Unamused II: Bread and Circuses

Unamused II, 2025

Circus and carnival imagery has become prevalent in my artwork. When something keeps reoccurring, I try to dig down deep within myself to understand why. I may never truly understand my own work, but I can try.

In the midst of 2020-2021 COVID shutdowns, I became more and more fascinated with this imagery. It has both a light and a dark side - I almost see it like an allegory for the world. It can be pure fun, joyous and bright, childlike and nostalgic. But it can also be dark, fear-and-panic-inducing, and confusing.

In 2021, I created an oil painting of a girl surrounded by circus imagery and animals. It is bright pink and cartoonish, inspired by the Pop Surrealism art genre and especially Mark Ryden. I titled it “Unamused,” since it was during COVID-19 shutdowns and a lot of other intense news events. It felt like the world was a circus, and I got really tired of reacting in fear to everything. I was fresh out of college - I just wanted to do something with my life and my art finally! But I was supposed to pay attention to all of these bright things - either distraction from the heavy stuff, or the actual bad news itself.

Unamused, 2021

The quote at the top of this article explains part of my fascination. Without going into the context and history of it, the Roman poet was referring to the way that human beings can be easily distracted from the important things of life. I don’t want to be distracted, though.

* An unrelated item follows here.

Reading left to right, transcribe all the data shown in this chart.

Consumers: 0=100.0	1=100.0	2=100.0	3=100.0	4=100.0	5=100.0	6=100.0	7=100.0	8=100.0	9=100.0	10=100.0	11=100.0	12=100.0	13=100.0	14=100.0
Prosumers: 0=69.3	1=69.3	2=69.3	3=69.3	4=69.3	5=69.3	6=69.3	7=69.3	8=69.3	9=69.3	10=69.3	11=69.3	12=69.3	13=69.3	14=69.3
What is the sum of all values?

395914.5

This new work is titled “Unamused II” as a nod to that first painting, when my fixation with carnival and circus imagery began. To me, this new one is about staying cool and calm among chaos (something I am actually very bad at). I want to be steadfast in uncertainty and have no fear because I know that God is in control. This drawing was made from my recent method of making paper collages - though I did change the face digitally. Originally it felt like Jenna Ortega fit in the scene, but in the end, I didn’t want the drawing to be about her (especially since she is a celebrity in a cultures that promotes these distractions).

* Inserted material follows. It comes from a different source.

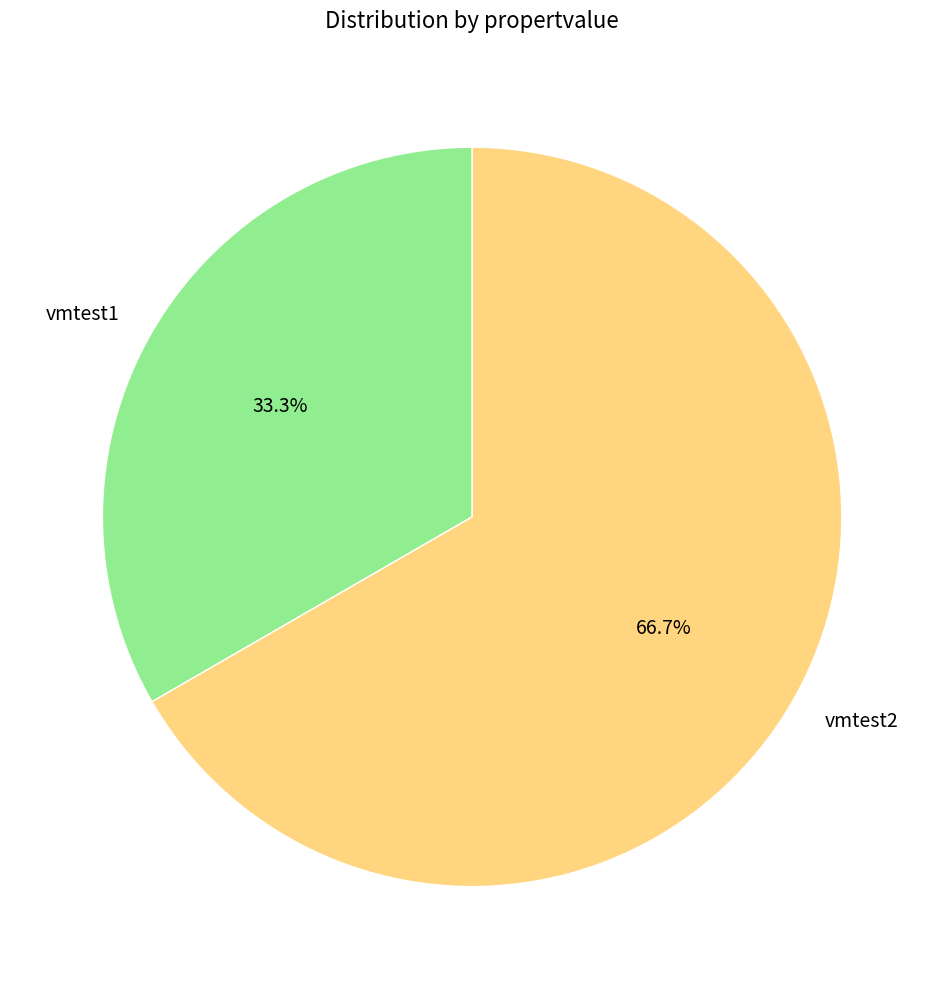

To the nearest percent, what percentage of the pie is vmtest1?

33%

“Do not call conspiracy all that this people calls conspiracy, and do not fear what they fear, nor be in dread.”

-Isaiah 8:12

It might sound like I’m disowning all mass media and culture (to be honest sometimes I do want to just be a hermit in the woods), but that’s not it at all. God calls us to be in the world but not of the world (1 John 2:15, John 15:18-19). I hope the gaze of the woman in this drawing conveys her intensity and steadfastness, and that the other pieces of the collage represent the unseen certainty we have as Christ as our Savior even among chaos and distraction. (Notice her necklace, and the name of the ride in the lower left corner.)